Statistical analysis

Statistical analysis was by SPSS 16.0 for Macintosh and 14.0 for Windows (SPSS, Chicago, IL, USA; 2006), and Prism version 5.0 for Macintosh (GraphPad Software, CA, USA; 2008) using Fishers-exact test, McNemar's test and Kendall's τ-b for rank correlations. Continuous variables were analysed by non-parametric tests (Mann–Whitney U-test). Data were collected on all eyes and comparisons were undertaken between the worst affected eye for cross-sectional analysis of inflammation/fibrosis and the better-seeing eye for VA. When determining disease progression, comparisons were undertaken between patients (either one or both eyes). In order to determine whether changes seen at differing time points were significant rather than as a result of a change in the cohort (eg, because of the patients being discharged back to the referring hospital or missing data), longitudinal analysis of the same eye was undertaken. Owing to the referral of patients back to the originating physician, the sample sizes at the three time points differ and percentages rather than absolute counts are therefore reported.

▶ Stored items
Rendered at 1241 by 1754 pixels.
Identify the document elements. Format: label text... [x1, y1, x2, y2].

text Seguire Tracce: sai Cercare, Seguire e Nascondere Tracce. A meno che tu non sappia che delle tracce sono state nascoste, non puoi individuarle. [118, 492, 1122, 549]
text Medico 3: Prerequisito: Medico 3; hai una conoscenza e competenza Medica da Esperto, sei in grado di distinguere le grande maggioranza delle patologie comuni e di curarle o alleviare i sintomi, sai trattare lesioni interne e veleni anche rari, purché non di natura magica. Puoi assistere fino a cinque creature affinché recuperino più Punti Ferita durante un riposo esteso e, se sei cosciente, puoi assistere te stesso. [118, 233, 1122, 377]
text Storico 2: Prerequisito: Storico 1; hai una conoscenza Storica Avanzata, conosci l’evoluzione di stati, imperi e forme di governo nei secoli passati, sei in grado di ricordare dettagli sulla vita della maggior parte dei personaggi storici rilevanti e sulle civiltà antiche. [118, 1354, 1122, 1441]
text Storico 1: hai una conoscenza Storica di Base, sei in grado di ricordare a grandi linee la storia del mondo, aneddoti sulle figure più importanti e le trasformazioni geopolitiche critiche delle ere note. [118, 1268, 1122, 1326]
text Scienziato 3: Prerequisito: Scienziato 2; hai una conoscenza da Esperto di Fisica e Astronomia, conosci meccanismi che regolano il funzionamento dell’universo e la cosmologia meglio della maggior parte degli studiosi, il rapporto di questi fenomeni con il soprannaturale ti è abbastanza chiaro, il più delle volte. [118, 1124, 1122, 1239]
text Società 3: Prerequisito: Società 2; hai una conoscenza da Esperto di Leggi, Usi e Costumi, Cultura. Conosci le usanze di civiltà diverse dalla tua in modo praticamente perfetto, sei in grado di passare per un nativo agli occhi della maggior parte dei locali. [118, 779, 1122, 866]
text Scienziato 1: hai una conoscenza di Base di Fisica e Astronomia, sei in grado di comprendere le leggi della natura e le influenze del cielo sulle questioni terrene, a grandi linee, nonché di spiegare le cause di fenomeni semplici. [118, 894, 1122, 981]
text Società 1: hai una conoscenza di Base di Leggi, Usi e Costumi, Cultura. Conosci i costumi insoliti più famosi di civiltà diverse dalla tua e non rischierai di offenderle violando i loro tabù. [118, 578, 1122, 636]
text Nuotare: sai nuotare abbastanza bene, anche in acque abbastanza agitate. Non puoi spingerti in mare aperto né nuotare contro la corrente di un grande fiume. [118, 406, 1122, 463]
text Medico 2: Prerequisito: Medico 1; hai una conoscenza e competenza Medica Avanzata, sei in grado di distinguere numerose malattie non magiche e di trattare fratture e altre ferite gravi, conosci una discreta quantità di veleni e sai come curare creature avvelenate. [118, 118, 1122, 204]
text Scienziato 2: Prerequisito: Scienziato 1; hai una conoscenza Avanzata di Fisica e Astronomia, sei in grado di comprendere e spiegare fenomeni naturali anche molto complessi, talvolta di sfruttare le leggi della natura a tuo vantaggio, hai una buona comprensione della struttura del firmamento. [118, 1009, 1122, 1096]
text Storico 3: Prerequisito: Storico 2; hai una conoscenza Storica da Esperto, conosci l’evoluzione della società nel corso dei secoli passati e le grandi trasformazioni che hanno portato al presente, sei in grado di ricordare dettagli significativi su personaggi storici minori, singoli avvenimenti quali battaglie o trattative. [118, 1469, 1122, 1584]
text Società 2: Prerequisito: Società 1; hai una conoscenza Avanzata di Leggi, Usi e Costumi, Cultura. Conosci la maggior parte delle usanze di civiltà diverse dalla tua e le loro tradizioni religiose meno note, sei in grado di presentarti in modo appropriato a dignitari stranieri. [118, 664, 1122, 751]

▶ How to complete this task
Please write out the whole statistical analysis passage word for word.

▶ Answer to this problem
Statistical analysis

Statistical analysis was by SPSS 16.0 for Macintosh and 14.0 for Windows (SPSS, Chicago, IL, USA; 2006), and Prism version 5.0 for Macintosh (GraphPad Software, CA, USA; 2008) using Fishers-exact test, McNemar's test and Kendall's τ-b for rank correlations. Continuous variables were analysed by non-parametric tests (Mann–Whitney U-test). Data were collected on all eyes and comparisons were undertaken between the worst affected eye for cross-sectional analysis of inflammation/fibrosis and the better-seeing eye for VA. When determining disease progression, comparisons were undertaken between patients (either one or both eyes). In order to determine whether changes seen at differing time points were significant rather than as a result of a change in the cohort (eg, because of the patients being discharged back to the referring hospital or missing data), longitudinal analysis of the same eye was undertaken. Owing to the referral of patients back to the originating physician, the sample sizes at the three time points differ and percentages rather than absolute counts are therefore reported.